Page extract:

******************************

September 20, 2023
Someone just asked me what the premise of my book was, what readers would take away from it. So I typed this up.
My premise is that a cult of prediction has turned the 21st century into a series of avoidable shocks – 9/11, the failure of the Iraq War, the Global Financial Crisis, and COVID-19 (and you could throw in the entire political circus we are the spectators to right now).
Stuff that simply cannot be predicted is still being predicted by “the smartest guys [sic] in the room,” because they think prediction (especially, lately, using quantitative methods), is the only way to deal with the blank canvas of the future.
But ALL DATA IS ABOUT THE PAST. Every algorithm (whether a sophisticated computer program, or simply “received wisdom” of academics, generals, epidemiologists, or other experts) that relies on past data to predict future outcomes is ultimately doomed to be shown up by reality.
Now, is nothing predictable? Obviously, basic “hard science” – physics, chemistry, astronomy, even, more and more, biology, feature understandable causal relationships and are increasingly predictable.
In fact, it’s the very success of these “hard sciences” over the past few centuries that has lulled us into thinking that everything is predictable.
However, even as prediction has failed us over and over lately, our addiction to it has only grown. Nate Silver’s book The Signal and the Noise begins with the statement, “If prediction is the problem, it is also the solution.”
It is my contention that this is exactly wrong. Prediction itself is the problem; specifically, prediction of things that are by their nature unpredictable. A long series of bestselling books (Thinking, Fast and Slow; Noise; Superforecasting), often about the few areas in which prediction might seem to work, has perpetuated Silver’s delusion that we can predict our way to perfect prescience. We cannot.
The irony is that as stuff becomes predictable, it by definition becomes less strategically important. Engineers, used to dealing in straightforward cause and effect, end up as CEOs, because they convince the rest of us they can understand, control, and predict everything. But they can’t. What Yuval Noah Harari calls “intersubjective realities” – agreed-upon fictions that we all accept (like human rights, the Capital Asset Pricing Model, the “fact” that housing prices never decline across the entire country, the implausibility of terrorists striking the U.S. mainland, the likelihood of an Iraq War being a “cakewalk,” the “fact” that pandemics are best controlled by keeping children home from school (as well as the “fact” that Americans will abide by public health recommendations), etc. etc.), do not have to abide by the principles of engineering. They are not bound by physical limits; they can turn on a dime. And any model that assumes they are predictable, the way the movements of the planets are, will be swept aside.
This is how a 9/11 is allowed to happen; an Iraq War is allowed to spin out of control; financial derivatives are allowed to cluster like sticks of dynamite around the previously boring mortgage markets; and a pandemic ends up killing a million Americans. Some unexpected extraneous factor that is not included in the model sweeps in from an unexpected quarter, wiping out all the pretty predictions of the algorithm.
Strategic leadership is about dealing with what the economist Frank Knight called “that higher form of uncertainty” that is fundamentally unpredictable. And anticipating those tsunamis from outside the models takes imagination, not measurement and prediction.

******************************

Work instruction: In the post on the book's premise, which economist is credited with the phrase "that higher form of uncertainty"?

Data for review:

******************************

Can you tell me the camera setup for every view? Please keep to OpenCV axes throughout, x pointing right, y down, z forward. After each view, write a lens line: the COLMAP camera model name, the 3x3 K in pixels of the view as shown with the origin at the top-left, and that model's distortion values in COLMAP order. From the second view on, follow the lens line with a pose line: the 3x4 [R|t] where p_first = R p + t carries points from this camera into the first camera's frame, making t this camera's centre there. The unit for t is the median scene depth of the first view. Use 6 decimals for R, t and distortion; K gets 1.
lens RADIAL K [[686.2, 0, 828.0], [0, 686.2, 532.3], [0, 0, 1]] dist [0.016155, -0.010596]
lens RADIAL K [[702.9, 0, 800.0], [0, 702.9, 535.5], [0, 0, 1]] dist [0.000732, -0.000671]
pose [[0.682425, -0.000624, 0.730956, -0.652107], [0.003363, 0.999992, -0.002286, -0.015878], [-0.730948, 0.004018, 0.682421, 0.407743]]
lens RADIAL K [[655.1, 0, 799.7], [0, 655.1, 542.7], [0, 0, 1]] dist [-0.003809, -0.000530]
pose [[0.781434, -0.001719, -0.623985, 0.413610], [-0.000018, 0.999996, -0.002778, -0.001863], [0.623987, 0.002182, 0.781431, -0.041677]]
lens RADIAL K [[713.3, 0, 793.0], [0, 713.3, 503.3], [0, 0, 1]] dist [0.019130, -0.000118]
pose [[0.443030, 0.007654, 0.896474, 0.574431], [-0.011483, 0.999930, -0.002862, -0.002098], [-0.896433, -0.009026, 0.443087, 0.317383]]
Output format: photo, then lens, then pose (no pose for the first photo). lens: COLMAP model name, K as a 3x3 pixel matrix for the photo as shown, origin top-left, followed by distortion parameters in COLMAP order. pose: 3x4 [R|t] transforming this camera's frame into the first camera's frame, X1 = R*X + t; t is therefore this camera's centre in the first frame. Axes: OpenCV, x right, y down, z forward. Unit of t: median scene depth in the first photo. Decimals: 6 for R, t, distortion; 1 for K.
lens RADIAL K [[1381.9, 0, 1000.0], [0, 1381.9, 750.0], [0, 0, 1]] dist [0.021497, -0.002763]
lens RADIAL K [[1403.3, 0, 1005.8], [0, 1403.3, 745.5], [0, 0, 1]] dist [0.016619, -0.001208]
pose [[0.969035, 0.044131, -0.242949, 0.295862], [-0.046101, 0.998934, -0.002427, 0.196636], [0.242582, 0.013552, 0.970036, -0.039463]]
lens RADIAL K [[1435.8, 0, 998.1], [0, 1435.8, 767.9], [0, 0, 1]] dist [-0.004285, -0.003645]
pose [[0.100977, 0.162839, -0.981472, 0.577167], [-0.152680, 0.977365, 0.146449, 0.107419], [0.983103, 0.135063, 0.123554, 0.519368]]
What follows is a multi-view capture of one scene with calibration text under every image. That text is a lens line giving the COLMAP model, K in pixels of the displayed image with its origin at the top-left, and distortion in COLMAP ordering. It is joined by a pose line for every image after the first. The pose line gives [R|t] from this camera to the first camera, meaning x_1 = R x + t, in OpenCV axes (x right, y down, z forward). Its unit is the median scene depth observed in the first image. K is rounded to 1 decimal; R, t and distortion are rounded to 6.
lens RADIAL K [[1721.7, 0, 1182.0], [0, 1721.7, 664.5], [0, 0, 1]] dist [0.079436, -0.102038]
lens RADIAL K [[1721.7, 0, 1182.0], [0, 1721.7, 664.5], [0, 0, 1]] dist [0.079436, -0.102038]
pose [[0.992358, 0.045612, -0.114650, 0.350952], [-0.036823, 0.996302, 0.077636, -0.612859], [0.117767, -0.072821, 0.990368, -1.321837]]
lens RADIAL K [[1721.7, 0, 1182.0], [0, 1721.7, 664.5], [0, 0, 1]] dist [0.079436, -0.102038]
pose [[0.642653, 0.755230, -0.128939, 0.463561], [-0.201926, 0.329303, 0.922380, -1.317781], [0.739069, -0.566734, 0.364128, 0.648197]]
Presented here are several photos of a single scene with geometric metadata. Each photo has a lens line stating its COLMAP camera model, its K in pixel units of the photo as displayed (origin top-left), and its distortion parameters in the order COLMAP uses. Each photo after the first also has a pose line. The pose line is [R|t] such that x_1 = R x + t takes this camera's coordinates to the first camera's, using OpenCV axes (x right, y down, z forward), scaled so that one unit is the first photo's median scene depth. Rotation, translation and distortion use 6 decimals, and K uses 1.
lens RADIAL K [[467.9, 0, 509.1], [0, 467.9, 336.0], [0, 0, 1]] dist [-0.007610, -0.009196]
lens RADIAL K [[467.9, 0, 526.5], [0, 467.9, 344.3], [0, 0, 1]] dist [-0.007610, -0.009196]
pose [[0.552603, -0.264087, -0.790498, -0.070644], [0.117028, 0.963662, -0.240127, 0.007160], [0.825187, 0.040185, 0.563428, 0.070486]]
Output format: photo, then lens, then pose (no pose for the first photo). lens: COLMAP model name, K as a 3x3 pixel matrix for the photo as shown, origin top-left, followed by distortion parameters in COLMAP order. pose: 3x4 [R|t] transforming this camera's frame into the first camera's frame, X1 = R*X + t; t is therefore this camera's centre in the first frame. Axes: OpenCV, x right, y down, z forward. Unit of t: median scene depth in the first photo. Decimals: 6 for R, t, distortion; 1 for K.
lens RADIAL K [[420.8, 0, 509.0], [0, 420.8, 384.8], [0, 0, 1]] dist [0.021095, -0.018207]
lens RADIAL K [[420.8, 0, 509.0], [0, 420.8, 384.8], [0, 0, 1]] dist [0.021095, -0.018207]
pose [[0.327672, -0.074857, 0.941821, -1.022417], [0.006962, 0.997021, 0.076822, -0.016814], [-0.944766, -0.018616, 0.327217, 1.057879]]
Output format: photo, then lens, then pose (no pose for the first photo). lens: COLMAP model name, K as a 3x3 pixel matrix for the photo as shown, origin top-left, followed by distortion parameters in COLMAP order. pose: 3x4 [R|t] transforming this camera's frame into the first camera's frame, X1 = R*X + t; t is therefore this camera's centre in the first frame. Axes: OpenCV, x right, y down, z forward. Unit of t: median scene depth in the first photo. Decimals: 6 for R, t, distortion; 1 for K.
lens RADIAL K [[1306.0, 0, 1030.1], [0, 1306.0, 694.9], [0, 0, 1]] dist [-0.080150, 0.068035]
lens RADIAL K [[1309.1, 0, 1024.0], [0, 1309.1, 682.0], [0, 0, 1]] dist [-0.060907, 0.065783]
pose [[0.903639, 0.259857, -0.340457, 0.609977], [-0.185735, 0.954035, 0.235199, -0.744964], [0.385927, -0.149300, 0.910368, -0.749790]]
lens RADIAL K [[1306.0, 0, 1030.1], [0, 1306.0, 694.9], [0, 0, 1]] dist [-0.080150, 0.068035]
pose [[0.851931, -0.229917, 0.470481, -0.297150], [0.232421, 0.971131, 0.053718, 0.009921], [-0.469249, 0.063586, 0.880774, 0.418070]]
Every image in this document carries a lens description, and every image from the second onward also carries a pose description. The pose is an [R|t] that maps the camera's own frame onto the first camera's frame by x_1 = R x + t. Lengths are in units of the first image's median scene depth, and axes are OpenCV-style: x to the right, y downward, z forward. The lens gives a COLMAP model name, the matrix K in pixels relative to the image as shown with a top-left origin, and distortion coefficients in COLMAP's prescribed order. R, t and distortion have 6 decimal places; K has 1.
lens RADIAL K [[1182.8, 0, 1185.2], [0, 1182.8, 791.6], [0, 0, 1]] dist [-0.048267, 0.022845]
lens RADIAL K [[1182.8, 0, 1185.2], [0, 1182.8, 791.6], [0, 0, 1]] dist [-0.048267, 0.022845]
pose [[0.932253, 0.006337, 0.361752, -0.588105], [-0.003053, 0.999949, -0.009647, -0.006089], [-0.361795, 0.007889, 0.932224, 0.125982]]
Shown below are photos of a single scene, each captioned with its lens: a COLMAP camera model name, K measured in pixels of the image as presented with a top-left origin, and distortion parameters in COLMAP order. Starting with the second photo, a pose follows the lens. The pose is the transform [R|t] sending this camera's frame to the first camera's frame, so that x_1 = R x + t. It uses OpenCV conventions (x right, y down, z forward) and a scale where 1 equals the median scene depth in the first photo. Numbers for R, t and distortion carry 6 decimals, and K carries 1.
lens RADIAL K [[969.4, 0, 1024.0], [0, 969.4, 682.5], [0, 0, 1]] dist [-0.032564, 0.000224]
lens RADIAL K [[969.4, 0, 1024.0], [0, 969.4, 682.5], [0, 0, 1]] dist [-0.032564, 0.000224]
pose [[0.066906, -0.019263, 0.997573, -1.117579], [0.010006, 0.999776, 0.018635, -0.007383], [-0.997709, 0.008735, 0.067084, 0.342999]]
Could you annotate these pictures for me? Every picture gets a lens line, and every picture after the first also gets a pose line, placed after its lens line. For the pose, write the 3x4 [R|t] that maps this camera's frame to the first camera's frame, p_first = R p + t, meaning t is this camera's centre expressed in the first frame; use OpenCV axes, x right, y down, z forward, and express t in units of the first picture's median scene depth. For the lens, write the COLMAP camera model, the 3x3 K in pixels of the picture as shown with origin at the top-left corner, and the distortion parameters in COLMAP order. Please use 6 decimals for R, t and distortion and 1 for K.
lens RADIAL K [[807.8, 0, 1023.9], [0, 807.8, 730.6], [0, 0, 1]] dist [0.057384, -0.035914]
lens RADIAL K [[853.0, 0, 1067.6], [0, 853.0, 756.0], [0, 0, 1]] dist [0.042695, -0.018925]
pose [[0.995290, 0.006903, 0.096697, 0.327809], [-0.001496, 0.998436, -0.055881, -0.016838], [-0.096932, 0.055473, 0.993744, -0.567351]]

******************************

Result below: Frank Knight